Verrazano Narrows, by Charles Master, came out in 1964 in the same month that the bridge was opened. It was a novel, but it almost read like a poem. People compared it to a great book from the forties, By Grand Central Station I Sat Down and Wept. Verrazano Narrows was a love story about a man who lives with his son on Staten Island, and has a passionate affair with a woman in Brooklyn. The Narrows in the title also suggested the narrow prejudices the couple had had to overcome. Gorham had supposed that the story might be somewhat autobiographical, but if so, his father had never indicated the identity of the woman to him or to anybody else. Anyway, it had been a huge literary success. They’d made a movie out of it too. Charlie had toured the country, made friends with a bunch of people out in San Francisco, stayed on the West Coast for a while, and learned to smoke dope.

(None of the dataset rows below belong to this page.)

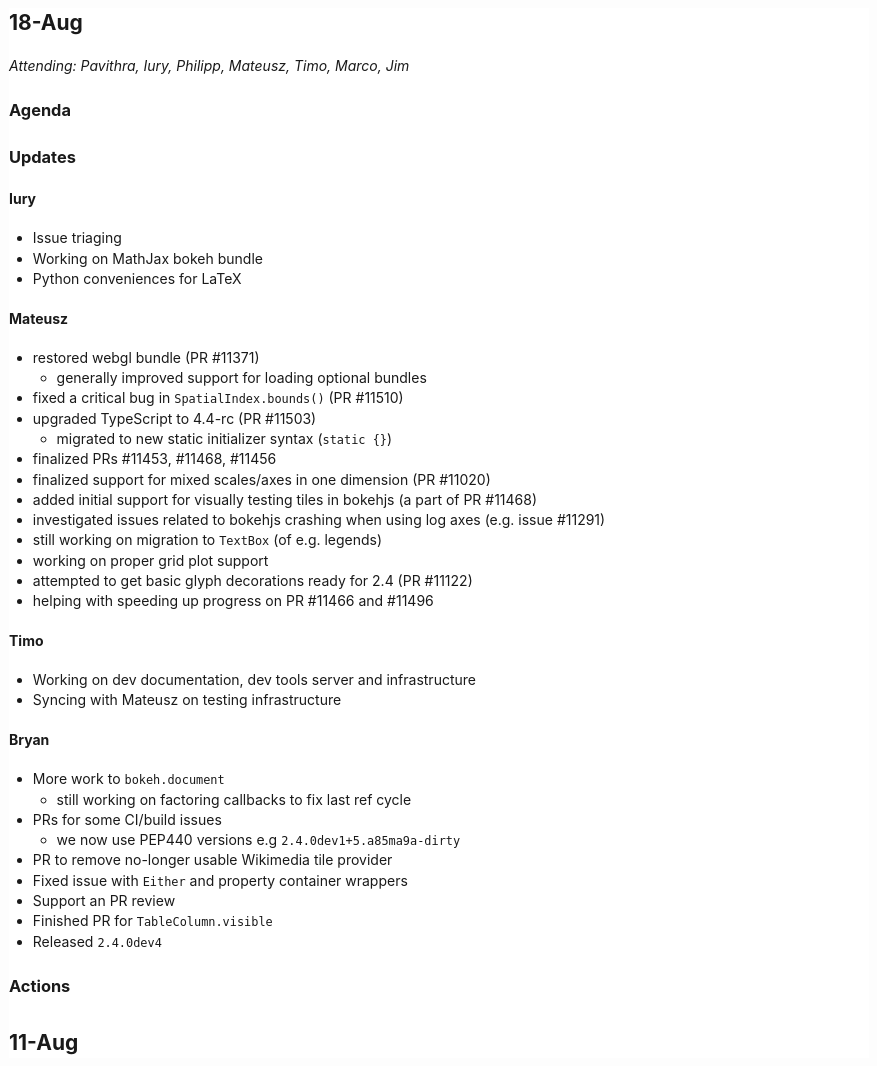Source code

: ## 18-Aug

*Attending: Pavithra, Iury, Philipp, Mateusz, Timo, Marco, Jim*

### Agenda

### Updates

#### Iury

- Issue triaging
- Working on MathJax bokeh bundle
- Python conveniences for LaTeX

#### Mateusz

- restored webgl bundle (PR #11371)
    - generally improved support for loading optional bundles
- fixed a critical bug in `SpatialIndex.bounds()` (PR #11510)
- upgraded TypeScript to 4.4-rc (PR #11503)
    - migrated to new static initializer syntax (`static {}`)
- finalized PRs #11453, #11468, #11456
- finalized support for mixed scales/axes in one dimension (PR #11020)
- added initial support for visually testing tiles in bokehjs (a part of PR #11468)
- investigated issues related to bokehjs crashing when using log axes (e.g. issue #11291)
- still working on migration to `TextBox` (of e.g. legends)
- working on proper grid plot support
- attempted to get basic glyph decorations ready for 2.4 (PR #11122)
- helping with speeding up progress on PR #11466 and #11496

#### Timo

- Working on dev documentation, dev tools server and infrastructure
- Syncing with Mateusz on testing infrastructure

#### Bryan

- More work to `bokeh.document`
    - still working on factoring callbacks to fix last ref cycle
- PRs for some CI/build issues
    - we now use PEP440 versions e.g `2.4.0dev1+5.a85ma9a-dirty`
- PR to remove no-longer usable Wikimedia tile provider
- Fixed issue with `Either` and property container wrappers
- Support an PR review
- Finished PR for `TableColumn.visible`
- Released `2.4.0dev4`

### Actions

## 11-Aug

When he reached the ferry terminal, Gorham took the subway. There weren’t many people about. At the far end of his car, a couple of blacks were standing, and they glanced toward him. He cursed inwardly. They were probably harmless, but one had to be careful these days, he thought. People in the city developed antennae that sent warning signals whenever trouble came near. As it happened, he was carrying quite a bit of cash with him today. He really shouldn’t have entered a deserted subway car like this.

Was it reasonable to suspect two guys just because they were black? Was it right for someone who knew parts of Martin Luther King’s speeches by heart to do so? No, it wasn’t. But people did. The two blacks carried on their quiet conversation, and ignored him for several stations. Then other people got in, and the two men left.

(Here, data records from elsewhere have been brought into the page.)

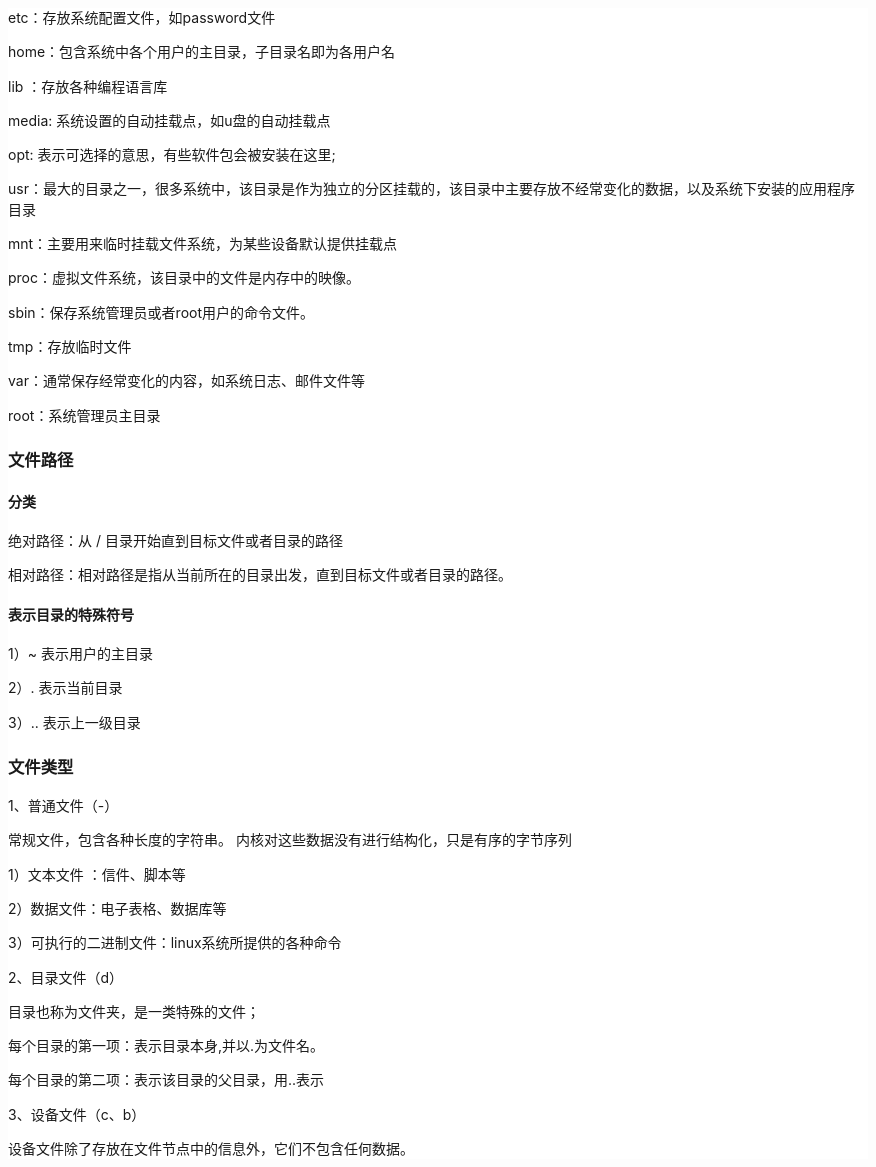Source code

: etc：存放系统配置文件，如password文件

home：包含系统中各个用户的主目录，子目录名即为各用户名 

lib ：存放各种编程语言库 

media: 系统设置的自动挂载点，如u盘的自动挂载点 

opt: 表示可选择的意思，有些软件包会被安装在这里; 

usr：最大的目录之一，很多系统中，该目录是作为独立的分区挂载的，该目录中主要存放不经常变化的数据，以及系统下安装的应用程序目录 

mnt：主要用来临时挂载文件系统，为某些设备默认提供挂载点 

proc：虚拟文件系统，该目录中的文件是内存中的映像。 

sbin：保存系统管理员或者root用户的命令文件。 

tmp：存放临时文件 

var：通常保存经常变化的内容，如系统日志、邮件文件等 

root：系统管理员主目录

### 文件路径

#### 分类

绝对路径：从 / 目录开始直到目标文件或者目录的路径 

相对路径：相对路径是指从当前所在的目录出发，直到目标文件或者目录的路径。 

#### 表示目录的特殊符号

1）~ 表示用户的主目录 

2）.  表示当前目录 

3）..  表示上一级目录 

 ### 文件类型

1、普通文件（-）

常规文件，包含各种长度的字符串。 内核对这些数据没有进行结构化，只是有序的字节序列 

1）文本文件 ：信件、脚本等 

2）数据文件：电子表格、数据库等 

3）可执行的二进制文件：linux系统所提供的各种命令

2、目录文件（d） 

目录也称为文件夹，是一类特殊的文件； 

每个目录的第一项：表示目录本身,并以.为文件名。 

每个目录的第二项：表示该目录的父目录，用..表示

3、设备文件（c、b）

设备文件除了存放在文件节点中的信息外，它们不包含任何数据。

Gorham came out of the subway on Lexington Avenue. There was only a block to walk across to Park. He reached the top of the subway stair, turned. And cursed. Then he stepped off the sidewalk into the street.

Garbage. Piles of black garbage bags all over the sidewalk. Garbage as far as the eye could see.

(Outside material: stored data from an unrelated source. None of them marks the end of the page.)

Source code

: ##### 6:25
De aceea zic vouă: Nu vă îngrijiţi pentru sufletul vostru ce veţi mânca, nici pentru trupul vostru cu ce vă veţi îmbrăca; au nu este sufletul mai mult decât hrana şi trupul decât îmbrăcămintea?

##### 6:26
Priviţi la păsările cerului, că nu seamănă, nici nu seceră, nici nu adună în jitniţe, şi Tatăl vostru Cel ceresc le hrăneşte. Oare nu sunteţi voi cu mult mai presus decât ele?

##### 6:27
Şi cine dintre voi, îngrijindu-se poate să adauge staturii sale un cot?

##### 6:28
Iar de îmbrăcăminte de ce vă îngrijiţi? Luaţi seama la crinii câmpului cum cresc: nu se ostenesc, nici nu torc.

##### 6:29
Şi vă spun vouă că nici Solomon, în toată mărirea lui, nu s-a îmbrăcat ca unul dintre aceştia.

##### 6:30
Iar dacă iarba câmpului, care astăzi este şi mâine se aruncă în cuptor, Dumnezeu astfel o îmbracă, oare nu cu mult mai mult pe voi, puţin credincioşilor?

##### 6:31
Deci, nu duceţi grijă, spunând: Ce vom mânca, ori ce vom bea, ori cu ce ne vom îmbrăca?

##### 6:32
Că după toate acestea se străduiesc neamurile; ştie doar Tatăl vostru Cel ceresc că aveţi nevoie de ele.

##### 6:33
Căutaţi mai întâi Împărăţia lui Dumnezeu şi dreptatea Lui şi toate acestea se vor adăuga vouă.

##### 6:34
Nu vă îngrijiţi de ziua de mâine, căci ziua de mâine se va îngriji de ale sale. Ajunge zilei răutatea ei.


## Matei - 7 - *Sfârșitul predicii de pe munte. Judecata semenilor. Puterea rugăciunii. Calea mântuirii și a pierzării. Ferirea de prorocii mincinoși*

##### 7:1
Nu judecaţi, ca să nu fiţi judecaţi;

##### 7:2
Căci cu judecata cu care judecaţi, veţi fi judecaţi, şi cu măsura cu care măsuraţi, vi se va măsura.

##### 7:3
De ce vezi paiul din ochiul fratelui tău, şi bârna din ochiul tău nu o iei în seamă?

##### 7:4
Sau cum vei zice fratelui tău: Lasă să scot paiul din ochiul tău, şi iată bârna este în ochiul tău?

New York: city of strikes. Two years ago it had been a transit strike. That hadn’t shut the city down, because New Yorkers walked to work. But it had done nothing for the city’s reputation. Now it was the sanitation workers who were on strike. The mayor, John Lindsay, was a decent man and an honest one, but whether he’d be able to control the turbulent city and meet its financial problems remained to be seen. Meanwhile, the garbage bags were piling up on the sidewalks in ever increasing heaps. There was only one blessing. It was February.